Lurking under a substantial road bridge in north-east London lies a remnant of the second world war – a public air-raid shelter that probably housed about a thousand people during bombing raids.
The area, mainly of semi-detached houses with decent sized gardens would normally have been expected to have Anderson Shelters in their back gardens, so why was such a large public shelter built here? As it happens the area is the side of a hill, and you can’t easily build shelters in sloping back gardens — and they would have flooded during rain anyway — so a communal shelter was provided.
There was already a major road bridge on the site, and it would appear that they took advantage of that to provide the roof, then built substantial walls underneath to create large dormitories that could be used by the public.
There seems to have been two doors on either side of the shelter, with two smaller escape doors at the lowest part of the shelter. Another larger door in a subway under the road was probably the main entrance, as the road above would have provided additional protection to people entering the shelter.
After the war, the local horticultural society were offered the site in exchange for the fields they had occupied during the war – so a large part of the site is curiously now a garden centre shop run by local volunteers.
As part of the Woodford Festival, they are letting people wander around the shelter, both the shop and the “staff only” areas.
It looks as though the shelter was split into various dormitories, in a 2×4 configuration. The Garden Centre have 6 of the rooms, and the other two are used by “someone else”.
Being built under a road bridge, the roof slopes down at one end.

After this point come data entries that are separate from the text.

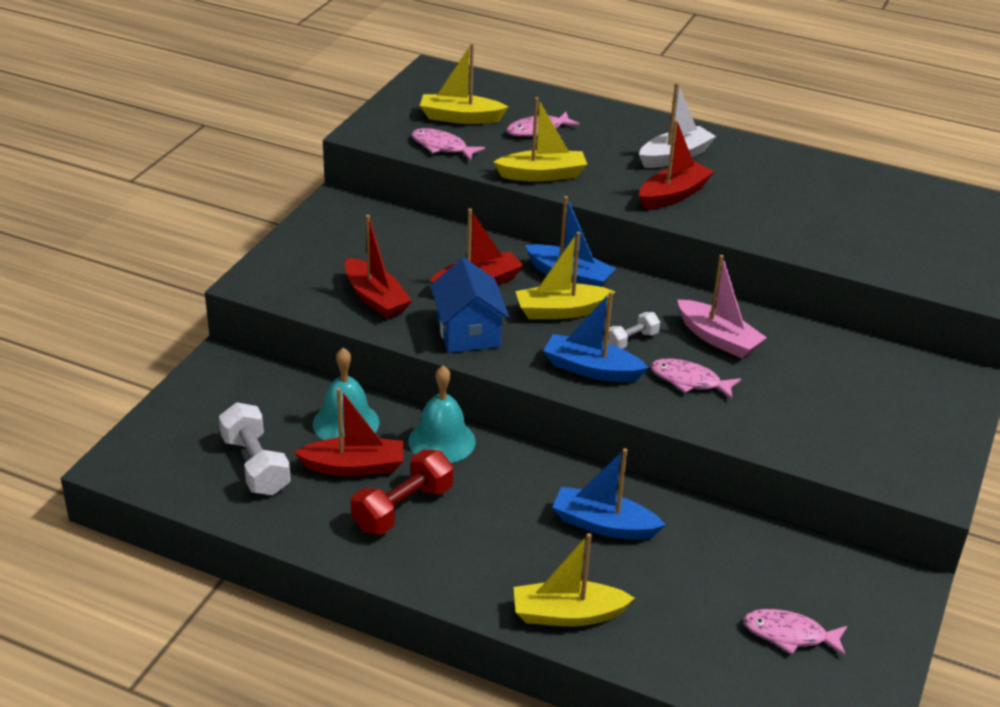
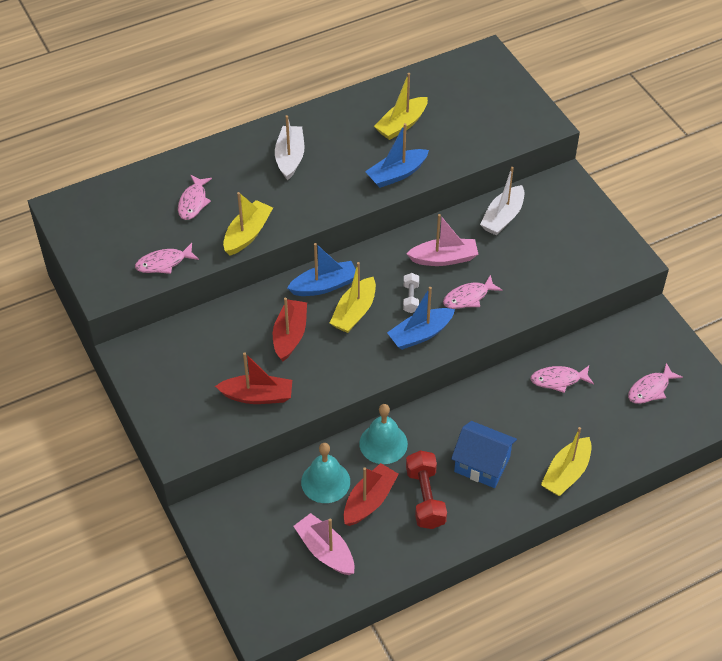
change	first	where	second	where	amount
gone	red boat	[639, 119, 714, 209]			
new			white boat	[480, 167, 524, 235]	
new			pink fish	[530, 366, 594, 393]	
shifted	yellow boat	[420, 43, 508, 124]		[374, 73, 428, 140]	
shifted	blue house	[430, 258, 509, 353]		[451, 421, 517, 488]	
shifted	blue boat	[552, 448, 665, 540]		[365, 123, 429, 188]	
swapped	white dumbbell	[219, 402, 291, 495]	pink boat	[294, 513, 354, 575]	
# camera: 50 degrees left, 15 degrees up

At the highest point, it is thought that there would have been bunk beds stacked three high (couples below, singles above) but probably just two high at the lowest point.
As the place is now in use by the horticultural society, there is nothing left of the WW2 bunks — and the shelter would have been stripped for materials during the post-war austerity anyway. However, the large metal blast doors are still in place in several places, each with a spy hole so that if a bomb hit the shelter, some of the blast might be contained in just one dormitory.
The current occupants tried removing the doors, but taking one off proved so difficult, and they are so heavy that they never tried that again!
Ventilation holes are visible thought the walls, that line up with metal doors in the exterior walls – probably designed to be closed during a raid in case of gas attack, although the shelter lacked any of the double doors that military bunkers have to protect against gas.
No toilets either – it is thought there might have been chemical latrines behind a curtain as some other shelters would have, or possibly people just brought a bucket as would have been normal in the tube stations.
Although there is not much left of the original WW2 fittings, the structure is still worth visiting as it is still atmospheric (indeed, probably better for not being “restored”) and you can still see some signs that this is no mere storage area, but had a military function.
The shop is open every Sunday except during December, and they might let you poke around the stockroom if you ask very nicely.
Incidentally, Winston Churchill was the local MP.